Content ideation needs a dedicated role because it’s not easy to come up with unique and catchy ideas at scale on a frequent enough basis. Strategists have to burn midnight’s oil to come up with engaging ideas that can keep both the prospects and search engines happy. After so much brainstorming and input, the math of content marketing gets severely skewed. Kept unchecked, chances are that your content might actually cost more than your paid campaigns to actually generate leads.
In this article, we highlight this argument using the example of manually mining Google Web Search Console data to come up with blog content ideas. The focus here is not so much on how to do this data mining itself. We are more interested in highlighting the issues with the extra time and effort that this takes.
We then contrast this with an automated, alert based keyword data mining and selection technique to highlight how much more effective and efficient it can be to implement automation for coming up with the right keywords for blog content ideas.
Using Google Search Console data to identify keyword-based blog content ideas
Google Web Search Console is a free tool used by most SEOs to get insights into their search performance data. While there are more than a few tools on the market for this kind of task, we take the example of Search Console as most users would already be familiar with the various screens and reports.
Here is a four-step method to use this tool to discover new keywords for blog content ideas.
- Decide the criteria that you wish to use for keyword selection.
- Run the reports for the selected period and download the raw data into a CSV file.
- Run calculations in the spreadsheet.
- Filter out the matching queries and import them into your keyword management tool.
Let us explore each of these one-by-one.
1-Selecting the right criteria
Consider just a few examples of criteria that you could use to identify the right keywords
- Select queries that already rank high for certain pages. The logic is that it is much faster to gain incremental rankings by creating content around such keywords.
- Select queries that have a high click-to-impressions ratio. This implies that people search for these queries generate a proportionately higher number of clicks.
- Add the trend factor-You could argue that selecting queries based on just snapshot data for the above metrics might lead to false alarms and hence you might want to only select queries that show a definite trend on any of the metrics above.
- Add country/mobile dimensions-If your target market is the USA, you would be far more interested in queries that perform on your selected metrics for specific geos rather than overall aggregates.
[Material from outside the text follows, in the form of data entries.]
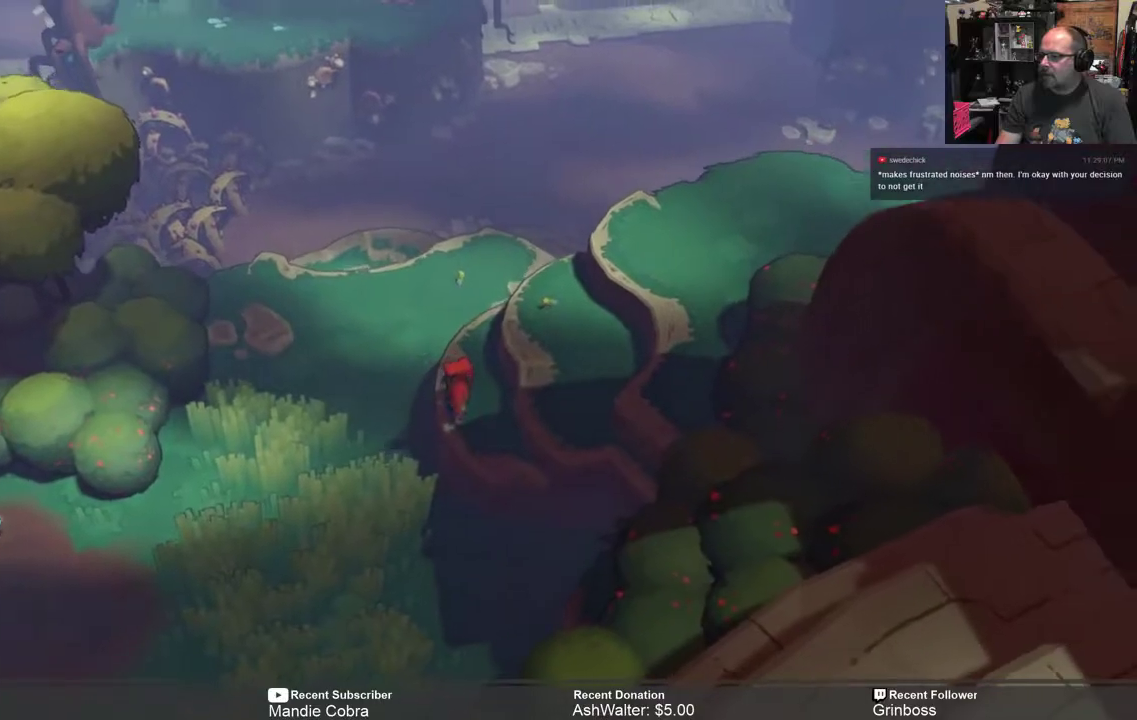
{"buttons": ["A", "R2"], "left_stick": "right", "right_stick": "center", "events": [[67, "A", "up"], [333, "A", "down"]]}
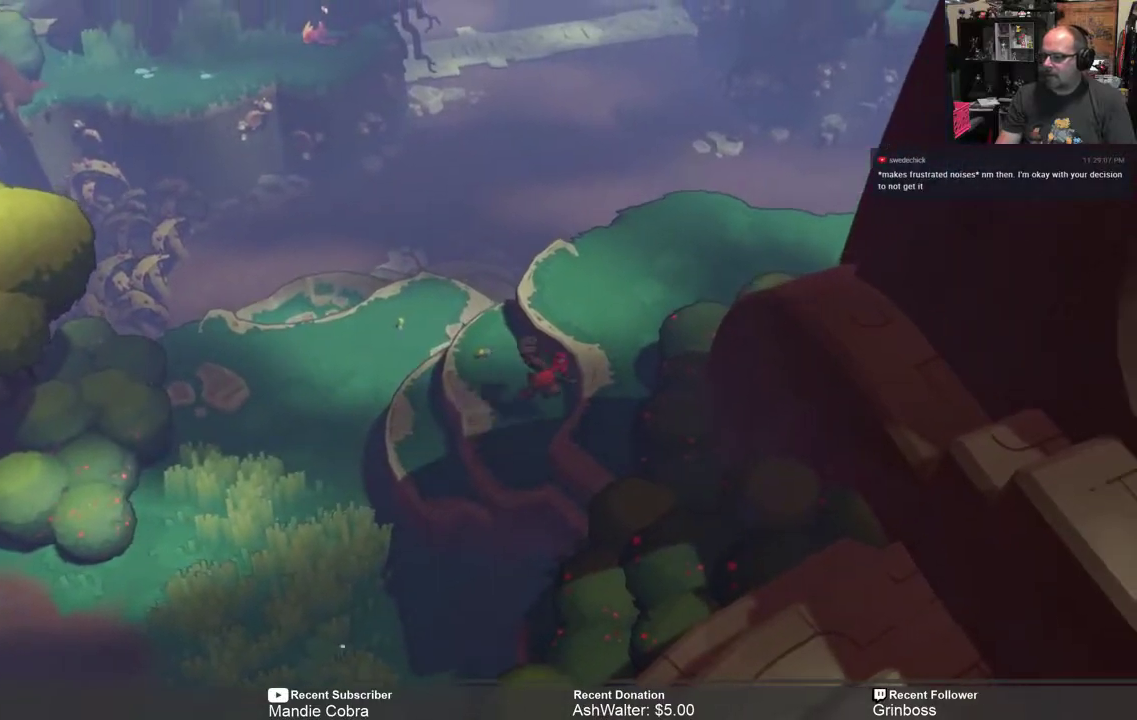
{"buttons": ["R2"], "left_stick": "up-right", "right_stick": "center", "events": [[133, "A", "up"], [433, "left_stick", "up-right"]]}
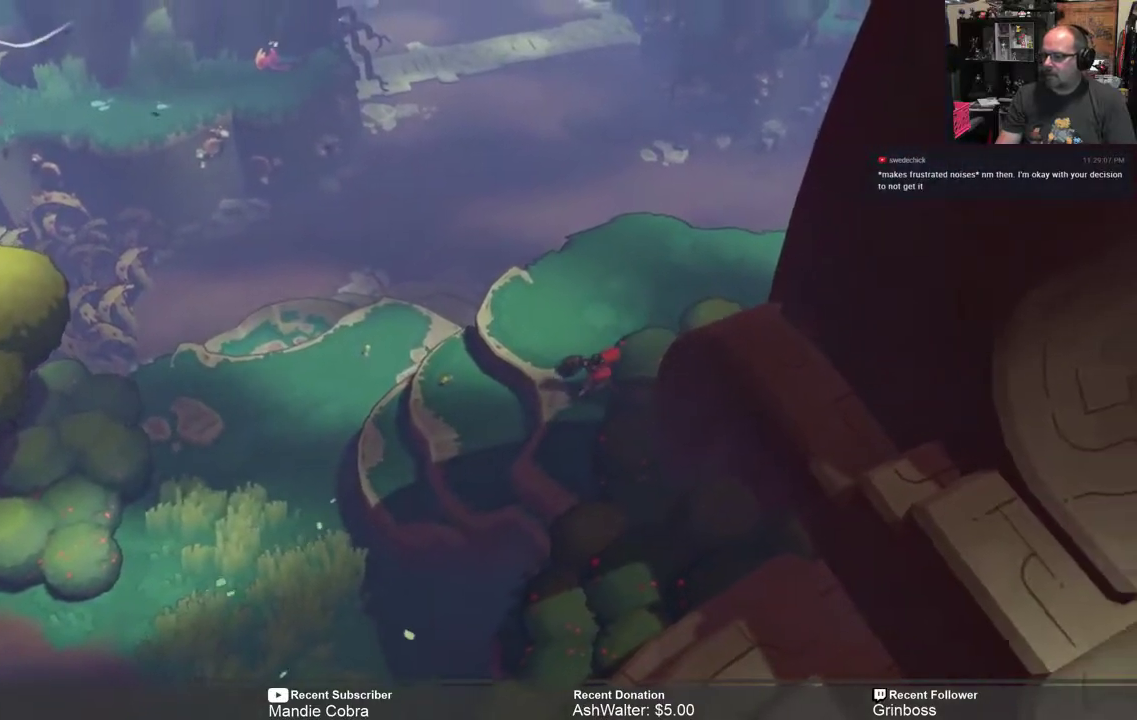
{"buttons": ["R2"], "left_stick": "up-right", "right_stick": "center", "events": []}
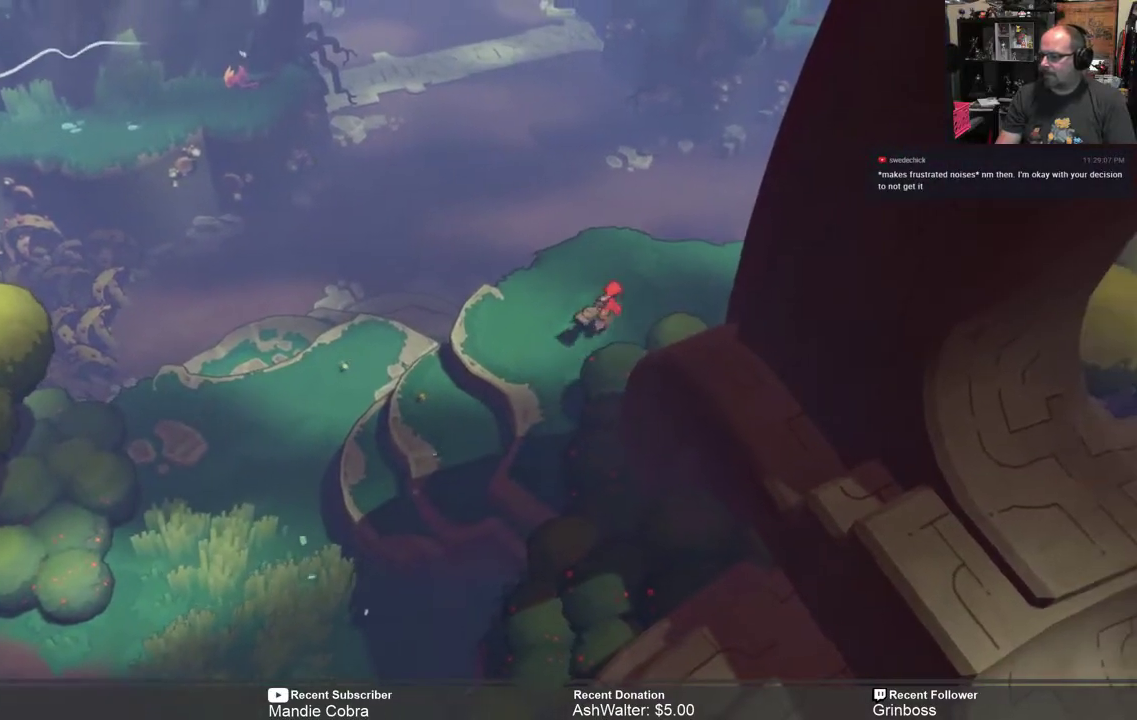
{"buttons": ["R2"], "left_stick": "right", "right_stick": "center", "events": [[183, "left_stick", "right"]]}
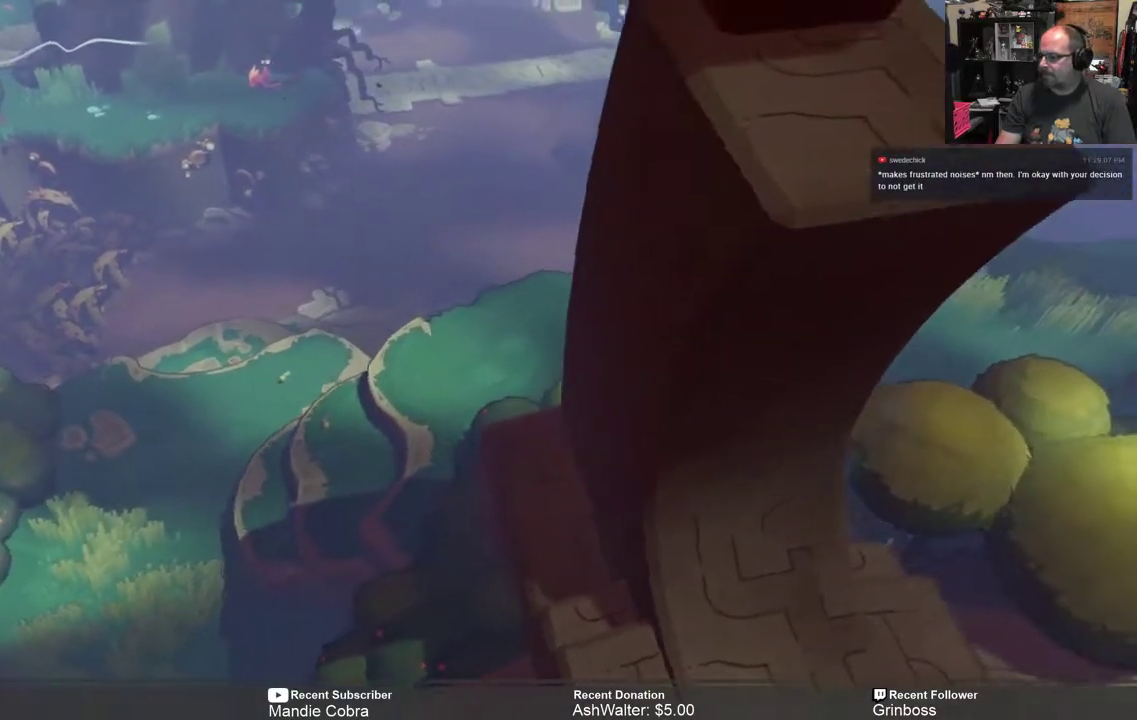
{"buttons": ["R2"], "left_stick": "right", "right_stick": "center", "events": []}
- Exclude queries that contain brand keywords
- Identify sub-markets (e.g. Western Europe, Eastern Europe, South Asia etc.) where the metrics above perform better than global averages. This might lead to developing a customized content plan for specific audience in those countries/regions.
As you can see, the options are truly diverse and could easily become computational nightmares for large accounts with multiple properties that all employ a common keyword portfolio.
Yet, getting the metrics right should really be the first step to identifying keyword-based blog content ideas.
2-Running the reports in Search Console
You know what data you want. Now you need to actually run the various reports. A basic performance report would look something like this-
Depending upon the criteria you selected in Step 1, you would select the metrics and dimensions. For example, if you want to look at the trend of queries over a period of time and for the web channel, you would include the date dimension along with web as the channel in your search.
The example below shows results broken down by page, but for our purpose, you would be interested in looking at the queries tab.
Select the appropriate date range and click on Export. Select CSV as the download option.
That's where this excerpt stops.